Aaron LI posted a summary of how he went from zero to done, so to speak, porting NVMM to DragonFly. There’s some interesting future projects there, too.
Physical parts and their history is the mini-theme.
- The earth is speeding up recently. Literally, 2028 may be less than a year long.
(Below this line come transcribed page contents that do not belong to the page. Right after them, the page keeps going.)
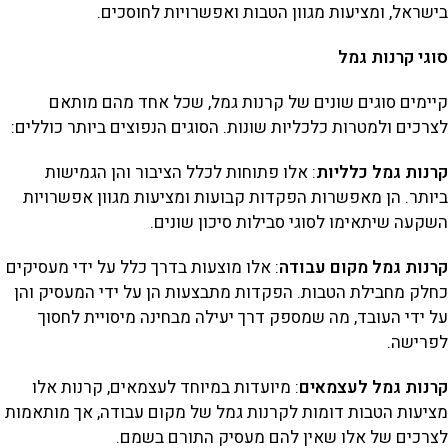
בישראל, ומציעות מגוון הטבות ואפשרויות לחוסכים.
סוגי קרנות גמל
קיימים סוגים שונים של קרנות גמל, שכל אחד מהם מותאם
לצרכים ולמטרות כלכליות שונות. הסוגים הנפוצים ביותר כוללים:
קרנות גמל כלליות
: אלו פתוחות לכלל הציבור והן הגמישות
ביותר. הן מאפשרות הפקדות קבועות ומציעות מגוון אפשרויות
השקעה שיתאימו לסוגי סבילות סיכון שונים.
קרנות גמל מקום עבודה
: אלו מוצעות בדרך כלל על ידי מעסיקים
כחלק מחבילת הטבות. הפקדות מתבצעות הן על ידי המעסיק והן
על ידי העובד, מה שמספק דרך יעילה מבחינה מיסויית לחסוך
לפרישה.
קרנות גמל לעצמאים
: מיועדות במיוחד לעצמאים, קרנות אלו
מציעות הטבות דומות לקרנות גמל של מקום עבודה, אך מותאמות
לצרכים של אלו שאין להם מעסיק התורם בשמם.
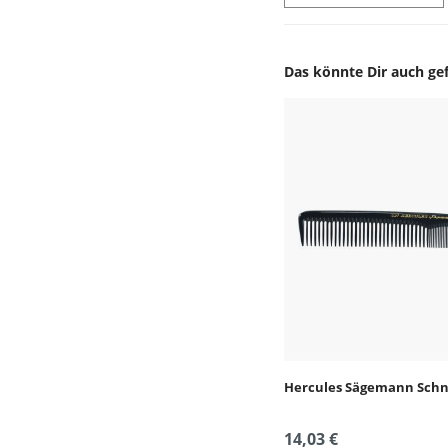
Das könnte Dir auch gef
Produktgalerie überspr
Hercules Sägemann Sch
14,03 €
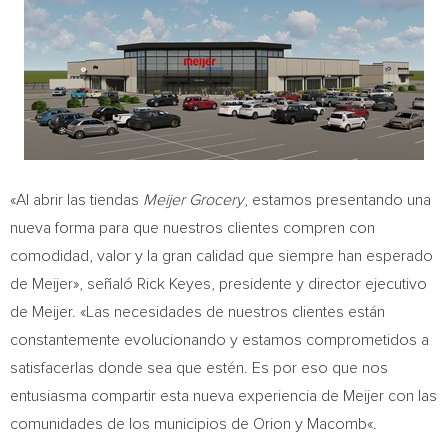
«Al abrir las tiendas
Meijer Grocery
, estamos presentando una
nueva forma para que nuestros clientes compren con
comodidad, valor y la gran calidad que siempre han esperado
de Meijer», señaló
Rick Keyes
, presidente y director ejecutivo
de Meijer. «Las necesidades de nuestros clientes están
constantemente evolucionando y estamos comprometidos a
satisfacerlas donde sea que estén. Es por eso que nos
entusiasma compartir esta nueva experiencia de Meijer con las
comunidades de los municipios de
Orion
y
Macomb
«.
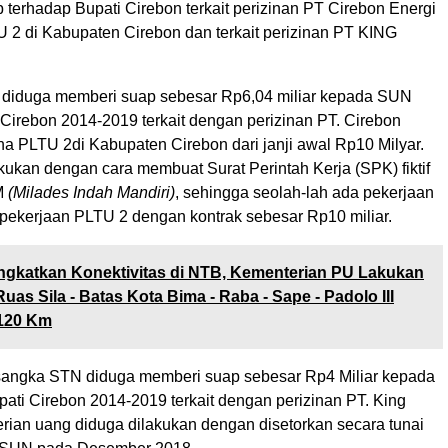
terhadap Bupati Cirebon terkait perizinan PT Cirebon Energi
 2 di Kabupaten Cirebon dan terkait perizinan PT KING
diduga memberi suap sebesar Rp6,04 miliar kepada SUN
 Cirebon 2014-2019 terkait dengan perizinan PT. Cirebon
na PLTU 2di Kabupaten Cirebon dari janji awal Rp10 Milyar.
kukan dengan cara membuat Surat Perintah Kerja (SPK) fiktif
M
(Milades Indah Mandiri)
, sehingga seolah-lah ada pekerjaan
 pekerjaan PLTU 2 dengan kontrak sebesar Rp10 miliar.
ngkatkan Konektivitas di NTB, Kementerian PU Lakukan
uas Sila - Batas Kota Bima - Raba - Sape - Padolo III
120 Km
angka STN diduga memberi suap sebesar Rp4 Miliar kepada
ati Cirebon 2014-2019 terkait dengan perizinan PT. King
erian uang diduga dilakukan dengan disetorkan secara tunai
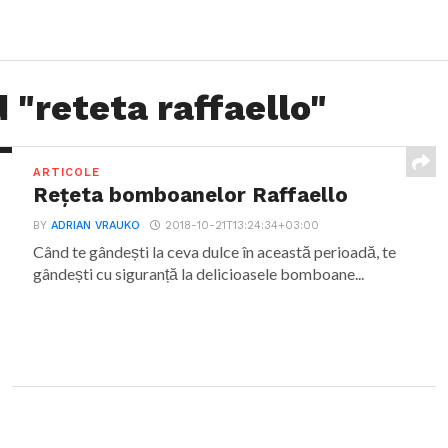
 "reteta raffaello"
ARTICOLE
Rețeta bomboanelor Raffaello
BY
ADRIAN VRAUKO
2018-10-21T13:24:34+03:00
Când te gândești la ceva dulce în această perioadă, te
gândești cu siguranță la delicioasele bomboane...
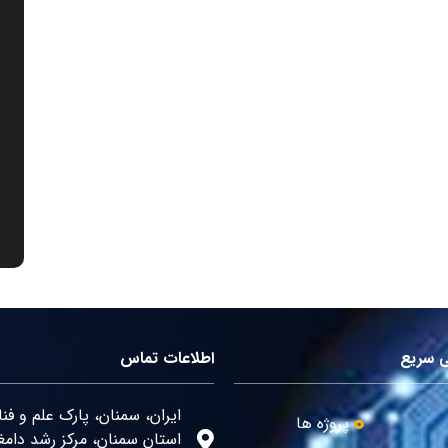
 سریع
اطلاعات تماس
ایران، سمنان، پارک علم و فن
پروژه ها
استان سمنان، مرکز رشد دامغ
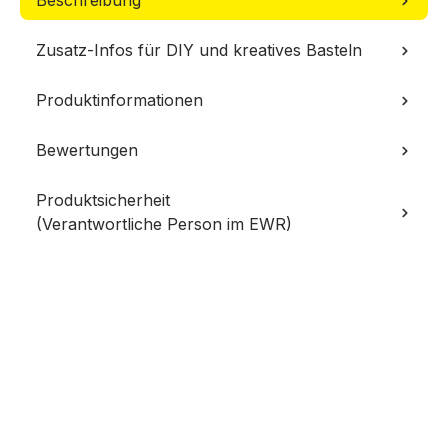
Beschreibung
Zusatz-Infos für DIY und kreatives Basteln
Produktinformationen
Bewertungen
Produktsicherheit
(Verantwortliche Person im EWR)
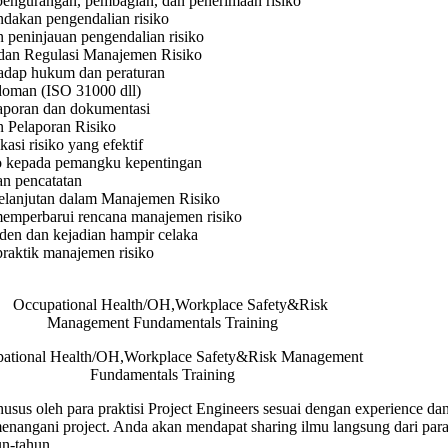
pengurangan, pembagian, dan penerimaan risiko
ndakan pengendalian risiko
 peninjauan pengendalian risiko
an Regulasi Manajemen Risiko
adap hukum dan peraturan
doman (ISO 31000 dll)
laporan dan dokumentasi
 Pelaporan Risiko
asi risiko yang efektif
ko kepada pemangku kepentingan
n pencatatan
elanjutan dalam Manajemen Risiko
emperbarui rencana manajemen risiko
siden dan kejadian hampir celaka
raktik manajemen risiko
ational Health/OH,Workplace Safety&Risk Management
Fundamentals Training
usus oleh para praktisi Project Engineers sesuai dengan experience dan
angani project. Anda akan mendapat sharing ilmu langsung dari para 
n-tahun.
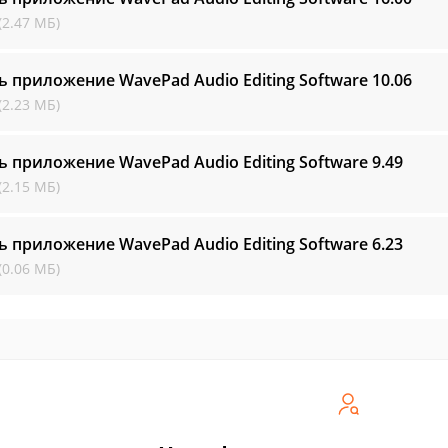
(2.47 МБ)
ь приложение WavePad Audio Editing Software
10.06
(2.23 МБ)
ь приложение WavePad Audio Editing Software
9.49
(2.15 МБ)
ь приложение WavePad Audio Editing Software
6.23
(0.06 МБ)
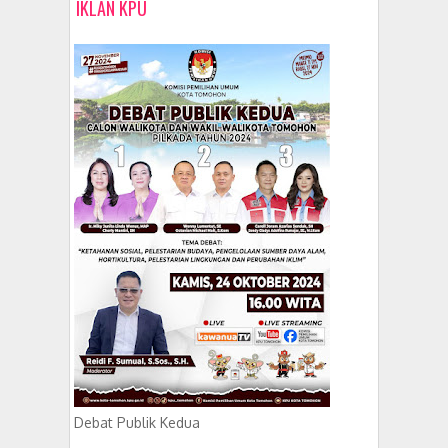
IKLAN KPU
Debat Publik Kedua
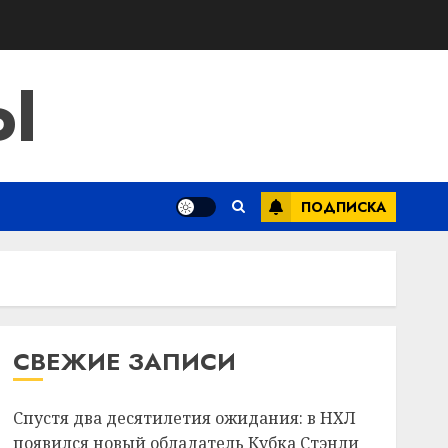
Ы
ПОДПИСКА
СВЕЖИЕ ЗАПИСИ
Спустя два десятилетия ожидания: в НХЛ
появился новый обладатель Кубка Стэнли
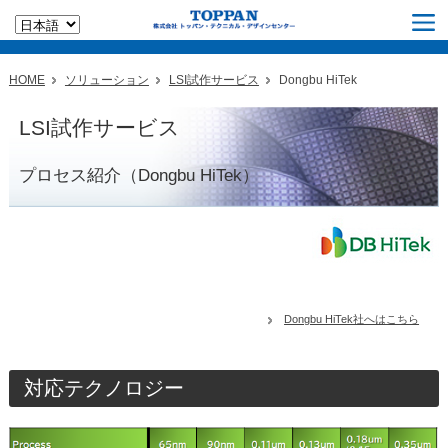
HOME
ソリューション
LSI試作サービス
Dongbu HiTek
LSI試作サービス
プロセス紹介（Dongbu HiTek）
Dongbu HiTek社へはこちら
対応テクノロジー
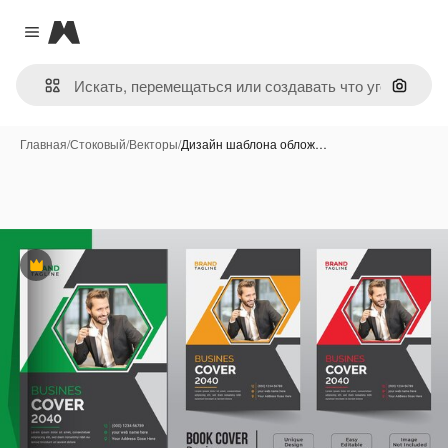
Magnific
Close menu
Поиск 
Главная
/
Стоковый
/
Векторы
/
Дизайн шаблона облож…
Премиум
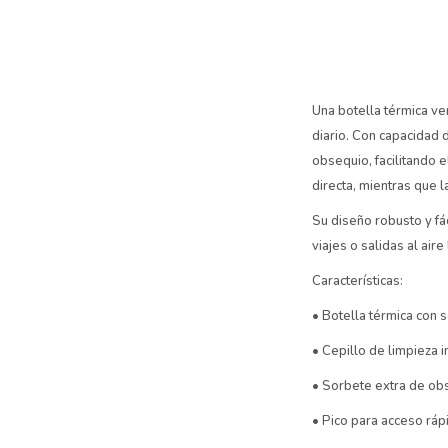
Una botella térmica ve
diario. Con capacidad d
obsequio, facilitando 
directa, mientras que l
Su diseño robusto y fá
viajes o salidas al aire 
Características:
• Botella térmica con s
• Cepillo de limpieza 
• Sorbete extra de ob
• Pico para acceso ráp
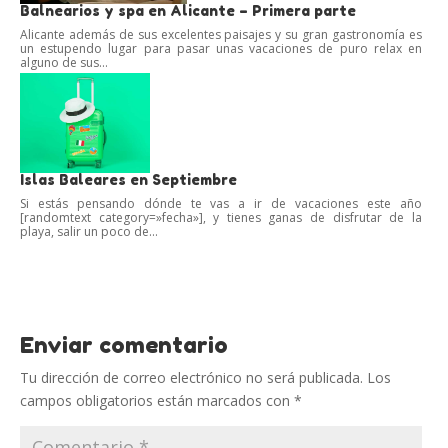
Balnearios y spa en Alicante – Primera parte
Alicante además de sus excelentes paisajes y su gran gastronomía es
un estupendo lugar para pasar unas vacaciones de puro relax en
alguno de sus...
Islas Baleares en Septiembre
Si estás pensando dónde te vas a ir de vacaciones este año
[randomtext category=»fecha»], y tienes ganas de disfrutar de la
playa, salir un poco de...
Enviar comentario
Tu dirección de correo electrónico no será publicada.
Los
campos obligatorios están marcados con
*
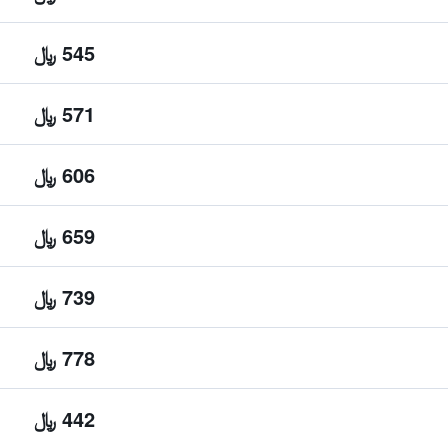
545 ﷼
571 ﷼
606 ﷼
659 ﷼
739 ﷼
778 ﷼
442 ﷼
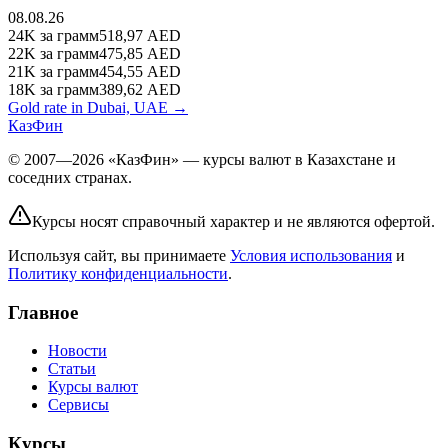
08.08.26
24K
за грамм
518,97
AED
22K
за грамм
475,85
AED
21K
за грамм
454,55
AED
18K
за грамм
389,62
AED
Gold rate in Dubai, UAE →
КазФин
© 2007—2026 «КазФин» — курсы валют в Казахстане и
соседних странах.
Курсы носят справочный характер и не являются офертой.
Используя сайт, вы принимаете
Условия использования
и
Политику конфиденциальности
.
Главное
Новости
Статьи
Курсы валют
Сервисы
Курсы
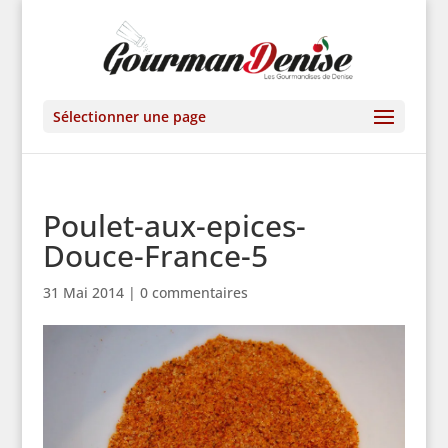
Sélectionner une page
Poulet-aux-epices-
Douce-France-5
31 Mai 2014
|
0 commentaires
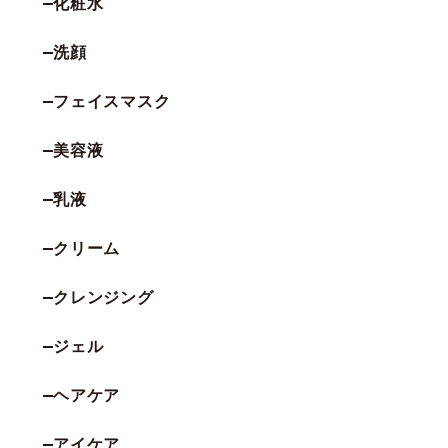
化粧水
洗顔
フェイスマスク
美容液
乳液
クリーム
クレンジング
ジェル
ヘアケア
アイケア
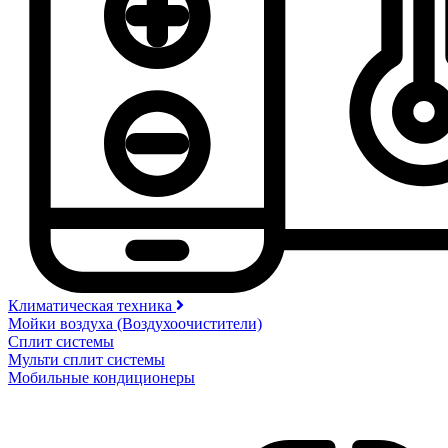
Климатическая техника
Мойки воздуха (Воздухоочистители)
Сплит системы
Мульти сплит системы
Мобильные кондиционеры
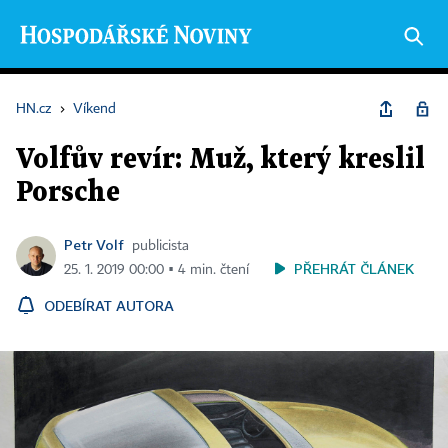
HN.cz
›
Víkend
Volfův revír: Muž, který kreslil
Porsche
Petr Volf
publicista
PŘEHRÁT ČLÁNEK
25. 1. 2019 00:00 ▪ 4 min. čtení
ODEBÍRAT AUTORA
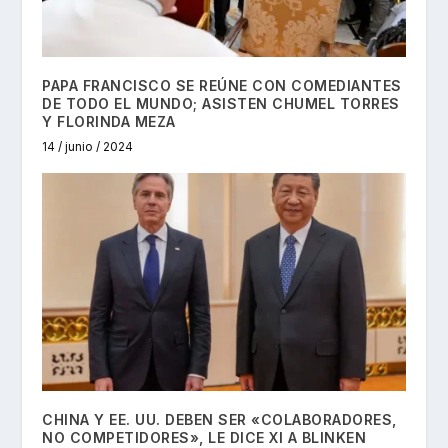
PAPA FRANCISCO SE REÚNE CON COMEDIANTES
DE TODO EL MUNDO; ASISTEN CHUMEL TORRES
Y FLORINDA MEZA
14 / junio / 2024
CHINA Y EE. UU. DEBEN SER «COLABORADORES,
NO COMPETIDORES», LE DICE XI A BLINKEN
- Sam and Max Hit the Road, an in-depth history. The original 1990s comics origin is noteworthy. (reminded via)
- hi analysis.
- Amazon + Kindle means less books for all of us.
- AIRAMP: Bringing Winamp Into The Real World!
- LED Pocketwatch.
- Ways of reading without the influence of community.
- Signal Boost Bots And Manipulated Trending Content (about halfway down the page. Spam mechanisms as involuntary attention-boosters.
- History of the Kensington security slot. Chances are you are sitting about 2 feet away from one right now.
- How the IBM PC won then lost the personal computer market. (via)
- Why and How you should start using Onion Networking. (via)
- “Paleo PNGs”.
- 50 Years of Text Games: 1998: Photopia and 1999: King of Dragon Pass.
- A 5,400 character typewriter. Pre-Unicode, obviously. Check the source link for some neat historic pictures on other topics.
Your unrelated music of the week: Jalang.
Today’s mini-theme: follow threads!
- What are your experiences with VPS providers using *BSD?
- ChiBUG is meeting August 10th at 6:30 CDT via Zoom. “Protecting OpenBSD from DMA Attacks” is the presentation. RSVP for details. I’ll post a reminder day-of.
- Peter Hansteen is presenting virtually for SEMIBUG August 22. “Recent and not so recent changes in OpenBSD that make life better”. 1 PM Eastern, cause he’s in a different time zone. I’ll post again for that too.
- Generating random passwords on BSD – follow the long thread for ideas.
- The slides from the July 7 privacy vs anonymity presentation at NYCBUG. (related non-BSD mention)
- RAID 0 or 1 for OpenBSD. Follow the thread for all the suggestions.
- Achieving RPO/RTO Objectives with ZFS – Part 1.
- Expanding our FreeBSD home file server.
- suppressing motd on FreeBSD 13.0+.
- Valuable News – 2021/08/03.
This week’s BSD Now talks about online conferences – something I hope we can resume soon. There’s other links of course but that’s the one I want.
Well, not what are you doing there, but you’ll be describing “what you are doing” at a roundtable for NYCBUG’s August meeting tonight.
.
It used to be that if you had a HAMMER2 volume and ran low on space, snapshotting would stop so that you didn’t completely fill the disk. Now, thanks to Francis GUDIN, snapshots continue to roll forward and discard older ones to keep disk usage constant. It won’t fix the low disk space issue, but snapshots will stay up to date. It’s in 6.0 too.
I think from this commit that qemu in dports is able to build NVMM-compatible. It won’t be in the current binaries for download because those are built from quarterlies, but work from source.
I am not sure those sentences I just typed would be comprehensible to a non-BSD user.